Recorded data
%%

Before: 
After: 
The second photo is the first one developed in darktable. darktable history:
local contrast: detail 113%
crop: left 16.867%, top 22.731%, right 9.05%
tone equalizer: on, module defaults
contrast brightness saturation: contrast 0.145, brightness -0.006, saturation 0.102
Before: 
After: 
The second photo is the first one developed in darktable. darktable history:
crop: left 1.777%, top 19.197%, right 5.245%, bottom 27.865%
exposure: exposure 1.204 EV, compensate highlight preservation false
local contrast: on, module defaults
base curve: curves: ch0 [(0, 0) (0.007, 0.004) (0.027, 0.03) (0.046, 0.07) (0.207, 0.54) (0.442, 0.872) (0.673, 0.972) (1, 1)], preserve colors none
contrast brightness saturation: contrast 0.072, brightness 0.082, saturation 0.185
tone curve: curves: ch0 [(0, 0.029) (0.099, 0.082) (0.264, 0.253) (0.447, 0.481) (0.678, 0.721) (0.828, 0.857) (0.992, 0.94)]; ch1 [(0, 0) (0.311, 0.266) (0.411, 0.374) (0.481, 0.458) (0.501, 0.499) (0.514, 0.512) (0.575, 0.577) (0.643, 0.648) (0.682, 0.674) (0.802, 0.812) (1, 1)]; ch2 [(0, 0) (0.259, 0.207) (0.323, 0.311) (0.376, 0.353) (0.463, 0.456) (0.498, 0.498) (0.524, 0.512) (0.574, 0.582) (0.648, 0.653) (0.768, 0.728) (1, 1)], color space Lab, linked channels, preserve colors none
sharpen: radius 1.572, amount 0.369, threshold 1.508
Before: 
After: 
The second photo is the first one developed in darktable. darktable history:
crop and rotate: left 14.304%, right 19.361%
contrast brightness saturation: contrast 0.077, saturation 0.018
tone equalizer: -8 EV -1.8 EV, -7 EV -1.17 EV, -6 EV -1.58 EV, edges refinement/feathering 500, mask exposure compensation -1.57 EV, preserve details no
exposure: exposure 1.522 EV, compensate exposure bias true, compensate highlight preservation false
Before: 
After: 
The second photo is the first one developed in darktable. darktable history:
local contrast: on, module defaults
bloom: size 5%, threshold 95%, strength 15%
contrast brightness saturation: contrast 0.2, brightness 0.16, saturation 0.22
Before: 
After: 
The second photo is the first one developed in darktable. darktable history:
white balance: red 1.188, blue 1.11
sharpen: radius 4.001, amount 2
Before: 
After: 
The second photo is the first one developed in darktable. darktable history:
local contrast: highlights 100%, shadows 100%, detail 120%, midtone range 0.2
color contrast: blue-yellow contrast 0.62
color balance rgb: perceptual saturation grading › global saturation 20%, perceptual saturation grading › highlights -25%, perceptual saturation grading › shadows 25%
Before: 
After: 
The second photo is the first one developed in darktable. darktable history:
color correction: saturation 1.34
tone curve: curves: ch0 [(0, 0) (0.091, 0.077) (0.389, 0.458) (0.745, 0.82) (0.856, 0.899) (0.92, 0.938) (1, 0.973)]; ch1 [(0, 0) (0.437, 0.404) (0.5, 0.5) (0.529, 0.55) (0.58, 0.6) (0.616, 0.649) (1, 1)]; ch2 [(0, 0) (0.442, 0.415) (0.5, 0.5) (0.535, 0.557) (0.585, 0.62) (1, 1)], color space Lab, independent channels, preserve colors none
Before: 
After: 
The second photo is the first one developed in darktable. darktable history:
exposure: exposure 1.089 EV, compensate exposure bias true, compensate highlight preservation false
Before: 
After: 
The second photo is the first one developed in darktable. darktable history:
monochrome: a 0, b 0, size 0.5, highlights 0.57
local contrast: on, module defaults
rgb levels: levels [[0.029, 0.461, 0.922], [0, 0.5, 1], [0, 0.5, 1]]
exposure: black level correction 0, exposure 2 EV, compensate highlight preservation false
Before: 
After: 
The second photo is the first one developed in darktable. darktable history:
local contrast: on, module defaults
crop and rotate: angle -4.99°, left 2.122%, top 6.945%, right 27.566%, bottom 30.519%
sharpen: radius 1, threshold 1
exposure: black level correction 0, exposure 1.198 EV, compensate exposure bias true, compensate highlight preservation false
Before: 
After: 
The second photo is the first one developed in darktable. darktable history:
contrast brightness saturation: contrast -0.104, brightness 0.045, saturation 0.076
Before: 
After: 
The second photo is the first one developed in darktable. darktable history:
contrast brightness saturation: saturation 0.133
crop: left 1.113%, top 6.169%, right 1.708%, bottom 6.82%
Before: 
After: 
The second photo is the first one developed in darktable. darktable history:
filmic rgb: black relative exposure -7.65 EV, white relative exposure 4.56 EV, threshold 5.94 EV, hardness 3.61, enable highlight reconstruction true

%%

DIRECTIONS FOR THIS TASK:
Substitute "processed" for "developed" in the rows from the first line through the line containing "contrast brightness saturation: contrast 0.145, brightness", inclusive. Write out only those lines, with nothing else changed.

SOLUTION TO THIS EXERCISE:
Before: 
After: 
The second photo is the first one processed in darktable. darktable history:
local contrast: detail 113%
crop: left 16.867%, top 22.731%, right 9.05%
tone equalizer: on, module defaults
contrast brightness saturation: contrast 0.145, brightness -0.006, saturation 0.102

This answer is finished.